Unfortunately, Akamai does not take this route when making their presentations. Instead, they take the traditional sales approach, which is to focus on the product, the benefits, the cost. In the meeting I attended, no one dared articulate the big, unspoken question: "How can we buy this solution when we don't have the money?"

I kept hoping that Akamai would point out that every university is potentially an e-business tycoon. Every university possesses content and/or services that people are hungry to sign up for, if the price is right and the delivery is smooth. Akamai should show every university how to set up a business center that will cover its costs and serve as a cash cow for the money-losers.

Potential University Cash Cow E-business Facilitated by Akamai-type CDNs

These could ALL be fee-for-service products, paid via paypal or billpoint -- all online.

-1- Football games, clips, sports shows, coach interviews, recruiting tapes, etc. Market to alums and booster clubs. Create competition for ESPN.

-2- University pharmacy club. Online pharmaceutical sales for registered members (alums, etc.) Save on the high cost of prescription medicines with this co-op approach.

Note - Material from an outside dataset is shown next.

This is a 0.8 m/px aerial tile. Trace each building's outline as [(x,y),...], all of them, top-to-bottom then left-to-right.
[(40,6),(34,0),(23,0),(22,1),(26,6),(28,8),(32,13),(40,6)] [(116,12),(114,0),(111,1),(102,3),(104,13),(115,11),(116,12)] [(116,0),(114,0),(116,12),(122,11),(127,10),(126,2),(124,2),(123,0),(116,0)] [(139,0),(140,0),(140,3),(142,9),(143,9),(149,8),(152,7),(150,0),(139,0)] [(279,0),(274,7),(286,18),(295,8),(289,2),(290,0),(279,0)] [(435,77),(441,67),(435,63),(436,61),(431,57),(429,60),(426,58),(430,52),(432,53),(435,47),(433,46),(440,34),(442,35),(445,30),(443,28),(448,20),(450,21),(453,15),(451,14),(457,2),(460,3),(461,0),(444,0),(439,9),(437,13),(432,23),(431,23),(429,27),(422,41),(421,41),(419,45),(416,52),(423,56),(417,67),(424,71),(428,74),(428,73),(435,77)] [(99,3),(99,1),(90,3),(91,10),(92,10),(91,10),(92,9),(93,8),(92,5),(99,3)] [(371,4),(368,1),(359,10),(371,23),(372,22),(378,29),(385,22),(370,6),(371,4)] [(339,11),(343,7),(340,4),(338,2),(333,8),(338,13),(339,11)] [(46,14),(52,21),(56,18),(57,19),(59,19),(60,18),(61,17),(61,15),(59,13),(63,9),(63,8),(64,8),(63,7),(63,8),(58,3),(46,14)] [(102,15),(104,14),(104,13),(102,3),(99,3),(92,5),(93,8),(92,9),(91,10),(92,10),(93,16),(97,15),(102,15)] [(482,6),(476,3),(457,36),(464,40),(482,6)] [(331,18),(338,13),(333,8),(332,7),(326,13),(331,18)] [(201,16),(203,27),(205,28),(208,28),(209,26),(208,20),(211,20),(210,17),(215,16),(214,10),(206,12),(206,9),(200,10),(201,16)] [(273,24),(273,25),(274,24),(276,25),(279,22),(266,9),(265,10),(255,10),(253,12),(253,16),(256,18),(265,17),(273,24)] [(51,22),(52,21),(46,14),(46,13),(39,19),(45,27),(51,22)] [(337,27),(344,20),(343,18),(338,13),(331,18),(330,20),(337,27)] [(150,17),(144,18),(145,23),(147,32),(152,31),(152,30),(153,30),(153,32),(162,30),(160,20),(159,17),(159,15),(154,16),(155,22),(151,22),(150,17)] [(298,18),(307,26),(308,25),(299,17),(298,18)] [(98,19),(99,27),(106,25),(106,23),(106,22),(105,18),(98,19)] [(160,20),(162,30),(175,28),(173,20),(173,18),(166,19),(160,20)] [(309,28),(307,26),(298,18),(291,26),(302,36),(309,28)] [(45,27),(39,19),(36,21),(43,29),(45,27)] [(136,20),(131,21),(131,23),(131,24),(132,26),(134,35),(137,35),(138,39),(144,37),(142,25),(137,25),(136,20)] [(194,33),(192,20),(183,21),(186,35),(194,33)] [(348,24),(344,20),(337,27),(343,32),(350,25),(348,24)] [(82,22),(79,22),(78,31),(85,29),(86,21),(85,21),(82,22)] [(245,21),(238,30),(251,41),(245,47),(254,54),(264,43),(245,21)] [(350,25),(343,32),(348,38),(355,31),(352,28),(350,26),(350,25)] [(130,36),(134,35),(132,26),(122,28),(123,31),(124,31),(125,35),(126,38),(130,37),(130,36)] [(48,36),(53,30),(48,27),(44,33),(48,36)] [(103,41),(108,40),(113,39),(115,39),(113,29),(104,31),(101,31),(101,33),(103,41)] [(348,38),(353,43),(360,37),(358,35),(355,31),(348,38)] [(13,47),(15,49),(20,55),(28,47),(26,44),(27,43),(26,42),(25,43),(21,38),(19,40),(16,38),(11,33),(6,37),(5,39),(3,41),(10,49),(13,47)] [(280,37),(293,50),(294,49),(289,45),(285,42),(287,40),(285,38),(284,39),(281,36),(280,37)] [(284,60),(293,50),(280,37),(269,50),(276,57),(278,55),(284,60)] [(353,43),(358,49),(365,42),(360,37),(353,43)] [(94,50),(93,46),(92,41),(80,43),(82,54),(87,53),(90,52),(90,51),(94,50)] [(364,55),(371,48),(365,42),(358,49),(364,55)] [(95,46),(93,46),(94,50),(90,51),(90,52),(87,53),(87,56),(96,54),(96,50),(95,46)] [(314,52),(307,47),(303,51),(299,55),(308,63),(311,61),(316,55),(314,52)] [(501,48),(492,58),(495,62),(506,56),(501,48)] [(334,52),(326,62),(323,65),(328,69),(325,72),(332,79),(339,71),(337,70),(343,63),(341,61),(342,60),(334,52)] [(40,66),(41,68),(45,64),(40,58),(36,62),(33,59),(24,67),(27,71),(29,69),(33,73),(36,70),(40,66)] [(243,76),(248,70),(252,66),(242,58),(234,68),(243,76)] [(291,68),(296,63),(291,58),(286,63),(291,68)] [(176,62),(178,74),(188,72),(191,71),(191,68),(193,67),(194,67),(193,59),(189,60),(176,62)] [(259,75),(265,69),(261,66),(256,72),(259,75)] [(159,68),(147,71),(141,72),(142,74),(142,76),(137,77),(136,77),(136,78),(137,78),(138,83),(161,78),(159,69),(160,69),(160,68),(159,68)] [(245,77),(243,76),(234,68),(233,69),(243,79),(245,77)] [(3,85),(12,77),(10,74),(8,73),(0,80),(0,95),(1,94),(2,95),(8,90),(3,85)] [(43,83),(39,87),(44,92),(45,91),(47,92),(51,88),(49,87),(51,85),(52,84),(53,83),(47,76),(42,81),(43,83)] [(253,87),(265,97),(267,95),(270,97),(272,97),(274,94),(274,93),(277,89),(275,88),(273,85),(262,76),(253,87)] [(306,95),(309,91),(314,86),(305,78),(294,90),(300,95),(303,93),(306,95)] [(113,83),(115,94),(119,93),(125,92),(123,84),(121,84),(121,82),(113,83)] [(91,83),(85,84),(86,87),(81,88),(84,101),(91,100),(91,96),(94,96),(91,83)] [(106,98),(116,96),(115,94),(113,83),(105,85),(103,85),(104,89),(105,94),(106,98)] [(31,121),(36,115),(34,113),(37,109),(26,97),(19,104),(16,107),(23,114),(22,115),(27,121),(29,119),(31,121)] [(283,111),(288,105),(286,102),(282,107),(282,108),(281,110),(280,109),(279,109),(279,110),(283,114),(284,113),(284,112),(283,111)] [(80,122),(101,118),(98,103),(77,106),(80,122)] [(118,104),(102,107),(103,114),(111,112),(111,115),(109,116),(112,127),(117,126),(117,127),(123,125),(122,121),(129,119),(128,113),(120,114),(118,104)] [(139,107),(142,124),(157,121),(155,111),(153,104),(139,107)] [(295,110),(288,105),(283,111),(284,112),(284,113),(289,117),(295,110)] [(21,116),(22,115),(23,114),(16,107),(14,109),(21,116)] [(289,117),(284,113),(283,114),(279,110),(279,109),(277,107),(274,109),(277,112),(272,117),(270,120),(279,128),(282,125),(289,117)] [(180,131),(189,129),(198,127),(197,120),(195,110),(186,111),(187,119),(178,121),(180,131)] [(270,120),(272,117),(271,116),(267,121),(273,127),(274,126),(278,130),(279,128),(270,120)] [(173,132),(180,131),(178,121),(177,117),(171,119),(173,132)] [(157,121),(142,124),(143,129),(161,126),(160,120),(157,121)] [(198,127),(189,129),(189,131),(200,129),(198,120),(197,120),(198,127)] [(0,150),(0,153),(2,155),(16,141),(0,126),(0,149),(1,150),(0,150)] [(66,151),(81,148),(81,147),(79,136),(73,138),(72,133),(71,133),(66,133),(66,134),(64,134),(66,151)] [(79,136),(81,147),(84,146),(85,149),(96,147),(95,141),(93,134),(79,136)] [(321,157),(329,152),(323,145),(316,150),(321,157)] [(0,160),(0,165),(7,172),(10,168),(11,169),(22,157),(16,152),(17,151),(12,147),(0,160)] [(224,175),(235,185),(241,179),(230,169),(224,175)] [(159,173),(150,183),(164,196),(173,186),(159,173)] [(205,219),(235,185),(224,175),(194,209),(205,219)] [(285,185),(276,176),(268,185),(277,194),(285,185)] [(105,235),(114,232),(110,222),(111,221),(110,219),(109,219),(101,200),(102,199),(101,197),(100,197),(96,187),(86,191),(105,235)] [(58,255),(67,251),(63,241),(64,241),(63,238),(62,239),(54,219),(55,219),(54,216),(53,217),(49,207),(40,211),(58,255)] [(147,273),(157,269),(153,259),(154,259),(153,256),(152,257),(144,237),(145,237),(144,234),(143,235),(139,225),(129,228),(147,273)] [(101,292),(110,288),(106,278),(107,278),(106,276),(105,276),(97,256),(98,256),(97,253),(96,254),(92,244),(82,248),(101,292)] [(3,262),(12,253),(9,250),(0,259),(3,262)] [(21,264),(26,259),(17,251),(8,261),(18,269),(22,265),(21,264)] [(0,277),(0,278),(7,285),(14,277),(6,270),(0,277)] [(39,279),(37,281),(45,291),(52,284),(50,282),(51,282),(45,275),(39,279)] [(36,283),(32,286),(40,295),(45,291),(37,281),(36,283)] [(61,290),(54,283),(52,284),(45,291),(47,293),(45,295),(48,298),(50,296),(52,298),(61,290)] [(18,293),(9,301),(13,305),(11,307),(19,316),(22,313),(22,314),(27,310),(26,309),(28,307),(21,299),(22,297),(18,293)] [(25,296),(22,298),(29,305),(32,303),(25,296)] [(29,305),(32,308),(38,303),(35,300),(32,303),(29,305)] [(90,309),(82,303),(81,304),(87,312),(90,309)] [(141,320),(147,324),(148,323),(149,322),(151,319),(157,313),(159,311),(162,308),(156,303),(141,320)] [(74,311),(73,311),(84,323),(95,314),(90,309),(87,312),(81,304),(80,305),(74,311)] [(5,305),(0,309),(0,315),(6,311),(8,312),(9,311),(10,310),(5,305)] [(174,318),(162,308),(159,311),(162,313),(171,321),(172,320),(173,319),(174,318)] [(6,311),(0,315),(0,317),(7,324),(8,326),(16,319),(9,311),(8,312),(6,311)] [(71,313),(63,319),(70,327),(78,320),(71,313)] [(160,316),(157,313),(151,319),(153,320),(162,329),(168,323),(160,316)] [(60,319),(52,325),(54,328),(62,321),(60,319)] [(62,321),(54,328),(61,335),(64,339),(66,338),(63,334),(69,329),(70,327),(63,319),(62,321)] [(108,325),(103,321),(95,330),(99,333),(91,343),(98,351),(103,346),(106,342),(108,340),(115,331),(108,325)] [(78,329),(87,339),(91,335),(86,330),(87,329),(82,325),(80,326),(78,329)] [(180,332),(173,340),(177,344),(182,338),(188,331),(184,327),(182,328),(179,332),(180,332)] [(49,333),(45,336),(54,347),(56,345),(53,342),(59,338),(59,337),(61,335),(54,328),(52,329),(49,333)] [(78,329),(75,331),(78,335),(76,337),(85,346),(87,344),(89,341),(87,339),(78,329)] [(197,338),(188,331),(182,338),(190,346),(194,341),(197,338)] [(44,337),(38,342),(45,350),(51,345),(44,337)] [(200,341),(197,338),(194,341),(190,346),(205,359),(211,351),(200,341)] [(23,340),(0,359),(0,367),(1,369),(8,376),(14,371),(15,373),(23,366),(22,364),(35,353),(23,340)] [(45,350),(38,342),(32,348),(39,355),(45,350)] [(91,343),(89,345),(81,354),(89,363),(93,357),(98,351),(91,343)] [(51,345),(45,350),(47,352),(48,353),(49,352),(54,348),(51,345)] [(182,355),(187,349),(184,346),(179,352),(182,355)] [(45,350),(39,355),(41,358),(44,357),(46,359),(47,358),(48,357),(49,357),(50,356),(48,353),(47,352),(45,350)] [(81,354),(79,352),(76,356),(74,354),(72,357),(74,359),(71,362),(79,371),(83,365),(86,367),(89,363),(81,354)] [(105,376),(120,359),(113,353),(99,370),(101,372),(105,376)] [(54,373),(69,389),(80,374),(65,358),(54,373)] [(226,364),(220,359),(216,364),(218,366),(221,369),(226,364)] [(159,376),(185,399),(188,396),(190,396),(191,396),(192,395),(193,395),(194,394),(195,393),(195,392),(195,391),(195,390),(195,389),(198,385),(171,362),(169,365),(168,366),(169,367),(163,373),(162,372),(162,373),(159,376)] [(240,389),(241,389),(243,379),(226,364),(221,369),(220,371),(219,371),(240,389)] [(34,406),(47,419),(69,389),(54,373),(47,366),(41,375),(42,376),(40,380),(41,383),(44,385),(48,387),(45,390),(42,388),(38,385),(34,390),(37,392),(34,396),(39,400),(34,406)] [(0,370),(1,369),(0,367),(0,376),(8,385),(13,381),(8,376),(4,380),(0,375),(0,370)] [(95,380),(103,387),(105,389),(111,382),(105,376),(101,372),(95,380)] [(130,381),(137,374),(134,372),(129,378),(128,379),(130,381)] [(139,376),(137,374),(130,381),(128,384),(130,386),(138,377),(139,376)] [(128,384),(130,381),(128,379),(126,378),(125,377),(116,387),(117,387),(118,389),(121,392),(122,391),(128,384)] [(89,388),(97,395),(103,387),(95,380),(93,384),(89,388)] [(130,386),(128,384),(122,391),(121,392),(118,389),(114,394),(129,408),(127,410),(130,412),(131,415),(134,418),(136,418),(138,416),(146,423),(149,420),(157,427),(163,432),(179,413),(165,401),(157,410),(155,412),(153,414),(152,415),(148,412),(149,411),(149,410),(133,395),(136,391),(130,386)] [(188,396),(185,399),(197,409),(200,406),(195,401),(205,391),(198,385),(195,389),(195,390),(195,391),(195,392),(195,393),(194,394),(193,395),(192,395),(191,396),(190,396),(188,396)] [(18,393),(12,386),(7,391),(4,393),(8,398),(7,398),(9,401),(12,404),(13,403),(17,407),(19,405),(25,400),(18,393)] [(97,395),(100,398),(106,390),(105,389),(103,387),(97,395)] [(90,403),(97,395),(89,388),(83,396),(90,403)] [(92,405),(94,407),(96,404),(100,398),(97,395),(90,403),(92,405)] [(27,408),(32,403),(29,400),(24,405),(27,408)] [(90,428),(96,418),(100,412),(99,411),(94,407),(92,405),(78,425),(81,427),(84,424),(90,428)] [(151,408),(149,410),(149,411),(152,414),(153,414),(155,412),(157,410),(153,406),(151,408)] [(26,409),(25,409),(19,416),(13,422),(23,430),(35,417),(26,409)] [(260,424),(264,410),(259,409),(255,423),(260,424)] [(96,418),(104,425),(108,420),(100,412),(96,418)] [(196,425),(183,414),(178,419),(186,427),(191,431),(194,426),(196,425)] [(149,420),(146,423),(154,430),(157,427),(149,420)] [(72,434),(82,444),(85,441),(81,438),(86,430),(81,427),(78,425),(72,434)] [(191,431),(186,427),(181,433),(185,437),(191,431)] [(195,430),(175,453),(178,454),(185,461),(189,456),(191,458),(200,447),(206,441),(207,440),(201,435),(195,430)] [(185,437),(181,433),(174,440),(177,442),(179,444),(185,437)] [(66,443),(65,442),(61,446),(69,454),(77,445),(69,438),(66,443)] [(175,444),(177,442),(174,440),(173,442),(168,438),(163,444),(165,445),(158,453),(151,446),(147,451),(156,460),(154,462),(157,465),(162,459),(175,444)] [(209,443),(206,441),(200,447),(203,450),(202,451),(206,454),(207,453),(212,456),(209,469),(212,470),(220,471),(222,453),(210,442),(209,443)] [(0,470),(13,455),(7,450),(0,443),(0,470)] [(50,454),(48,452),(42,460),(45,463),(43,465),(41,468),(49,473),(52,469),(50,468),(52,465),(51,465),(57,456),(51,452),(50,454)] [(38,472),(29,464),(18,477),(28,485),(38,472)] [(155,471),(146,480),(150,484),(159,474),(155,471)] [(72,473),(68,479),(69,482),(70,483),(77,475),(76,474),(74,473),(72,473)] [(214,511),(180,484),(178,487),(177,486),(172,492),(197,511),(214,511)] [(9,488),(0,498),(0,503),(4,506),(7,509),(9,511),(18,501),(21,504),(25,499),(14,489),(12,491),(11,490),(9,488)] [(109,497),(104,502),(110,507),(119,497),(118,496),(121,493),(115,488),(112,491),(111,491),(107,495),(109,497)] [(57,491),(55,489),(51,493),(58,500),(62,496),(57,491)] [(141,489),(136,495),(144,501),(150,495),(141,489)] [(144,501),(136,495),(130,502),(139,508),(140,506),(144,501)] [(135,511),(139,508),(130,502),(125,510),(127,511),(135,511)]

-3- University weight loss clinic. Weigh, get diet plans, measure fat, develop a yoga, pilates, weight and exercise program in the privacy of your own home. Download advanced yoga-pilates hybrid moves and stretches. Download customized chill-out tunes for yoga and meditation.

-4- University Job Placement. Why not ramp up this highly popular service and let it join the flipdog.com generation? In a down economy, this will boom.

-5- Sorority calendars. Virtual sorority carwashes. Imagine the potential. Profit-share with the sororities. Not quite "girls gone wild" -- make sure the women wash and wax only the coolest possible cars.

-6- Reservations and bookings online. Dorms? University hotels? University apartments? Let students tour online, make reservations, and order value-added service and items.

Okay. That's just a start. I think that the mood of the meeting I attended would have been a bit more upbeat if Akamai had shown us the way to create a cash cow to feed the hogs and the ghouls.